The records:

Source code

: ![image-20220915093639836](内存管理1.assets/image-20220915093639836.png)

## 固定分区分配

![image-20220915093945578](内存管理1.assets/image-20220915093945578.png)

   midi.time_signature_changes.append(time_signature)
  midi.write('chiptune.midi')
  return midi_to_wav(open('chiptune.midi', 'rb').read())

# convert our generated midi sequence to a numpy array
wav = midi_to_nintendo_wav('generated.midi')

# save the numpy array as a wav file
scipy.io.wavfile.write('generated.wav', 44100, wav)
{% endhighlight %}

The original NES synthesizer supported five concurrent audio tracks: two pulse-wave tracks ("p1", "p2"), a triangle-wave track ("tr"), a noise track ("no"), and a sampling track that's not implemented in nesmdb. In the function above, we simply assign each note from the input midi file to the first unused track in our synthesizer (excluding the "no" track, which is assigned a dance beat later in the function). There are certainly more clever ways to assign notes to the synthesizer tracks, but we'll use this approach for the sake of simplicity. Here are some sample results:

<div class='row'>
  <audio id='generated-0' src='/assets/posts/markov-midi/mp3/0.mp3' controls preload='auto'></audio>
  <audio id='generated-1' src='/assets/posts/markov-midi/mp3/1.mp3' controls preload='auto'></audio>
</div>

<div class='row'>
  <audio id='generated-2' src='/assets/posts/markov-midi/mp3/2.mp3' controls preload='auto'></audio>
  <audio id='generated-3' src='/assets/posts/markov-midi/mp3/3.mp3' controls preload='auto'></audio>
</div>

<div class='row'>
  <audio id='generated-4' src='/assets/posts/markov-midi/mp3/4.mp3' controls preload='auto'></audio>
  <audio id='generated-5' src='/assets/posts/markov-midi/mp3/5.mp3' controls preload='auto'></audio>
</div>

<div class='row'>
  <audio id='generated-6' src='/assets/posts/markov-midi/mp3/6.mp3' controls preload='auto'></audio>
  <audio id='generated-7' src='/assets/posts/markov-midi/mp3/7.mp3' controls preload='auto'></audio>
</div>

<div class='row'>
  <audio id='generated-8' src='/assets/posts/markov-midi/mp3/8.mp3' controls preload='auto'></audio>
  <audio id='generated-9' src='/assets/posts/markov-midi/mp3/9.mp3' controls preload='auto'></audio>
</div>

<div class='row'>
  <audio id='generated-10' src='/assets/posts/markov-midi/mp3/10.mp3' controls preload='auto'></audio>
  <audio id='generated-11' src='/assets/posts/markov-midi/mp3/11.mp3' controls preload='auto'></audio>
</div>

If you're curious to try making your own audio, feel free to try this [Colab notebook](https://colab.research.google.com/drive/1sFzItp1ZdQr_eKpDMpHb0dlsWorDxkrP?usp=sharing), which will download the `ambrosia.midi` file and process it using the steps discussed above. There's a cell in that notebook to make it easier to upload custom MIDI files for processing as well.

To-do item:
List each line in the items above that contains the string "write".

Response to the exercise:
  midi.write('chiptune.midi')
scipy.io.wavfile.write('generated.wav', 44100, wav)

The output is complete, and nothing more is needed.